### Task
In full and without alteration, print the records below, minus any images.
[Start of section]
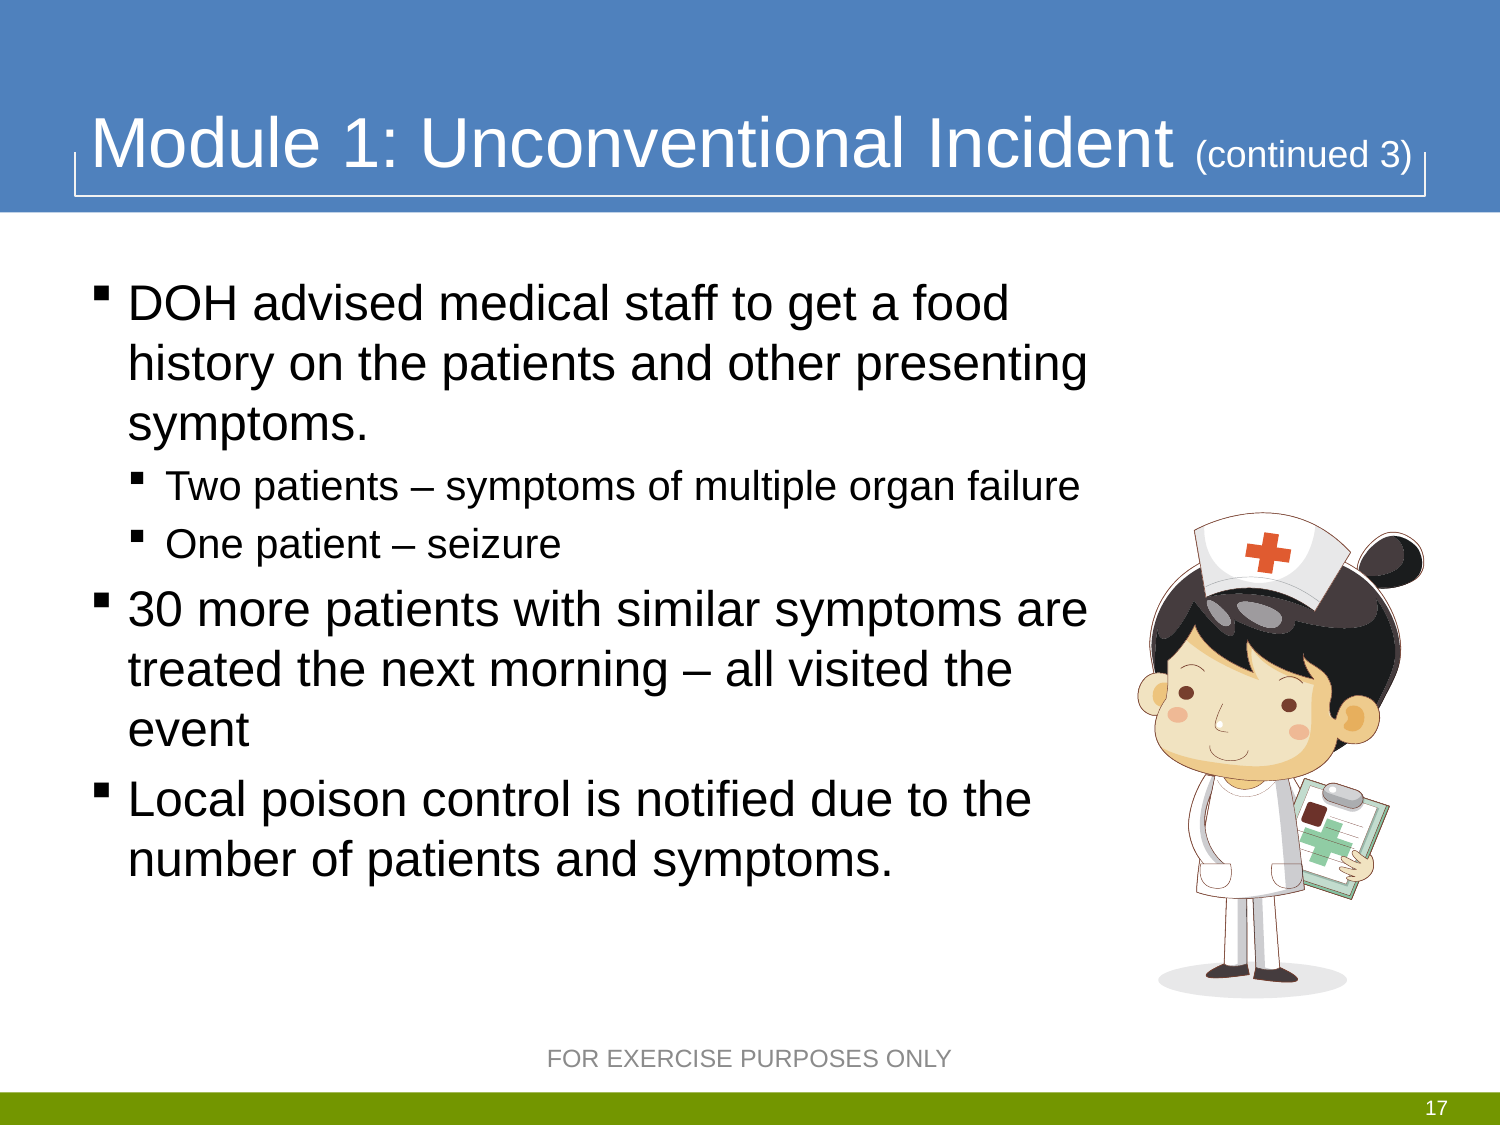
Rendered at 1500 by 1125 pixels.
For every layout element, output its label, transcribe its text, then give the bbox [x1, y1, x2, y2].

title Module 1: Unconventional Incident (continued 3) [74, 44, 1463, 233]
list DOH advised medical staff to get a food history on the patients and other presenting symptoms. Two patients – symptoms of multiple organ failure One patient – seizure 30 more patients with similar symptoms are treated the next morning – all visited the event Local poison control is notified due to the number of patients and symptoms. [74, 262, 1126, 1006]
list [1137, 512, 1425, 999]
footer FOR EXERCISE PURPOSES ONLY [512, 1042, 988, 1103]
[End of section]
### Written solution
Rendered at 1500 by 1125 pixels.
For every layout element, output its label, transcribe its text, then give the bbox [x1, y1, x2, y2].

title Module 1: Unconventional Incident (continued 3) [74, 44, 1463, 233]
list DOH advised medical staff to get a food history on the patients and other presenting symptoms. Two patients – symptoms of multiple organ failure One patient – seizure 30 more patients with similar symptoms are treated the next morning – all visited the event Local poison control is notified due to the number of patients and symptoms. [74, 262, 1126, 1006]
list [1137, 512, 1425, 999]
footer FOR EXERCISE PURPOSES ONLY [512, 1042, 988, 1103]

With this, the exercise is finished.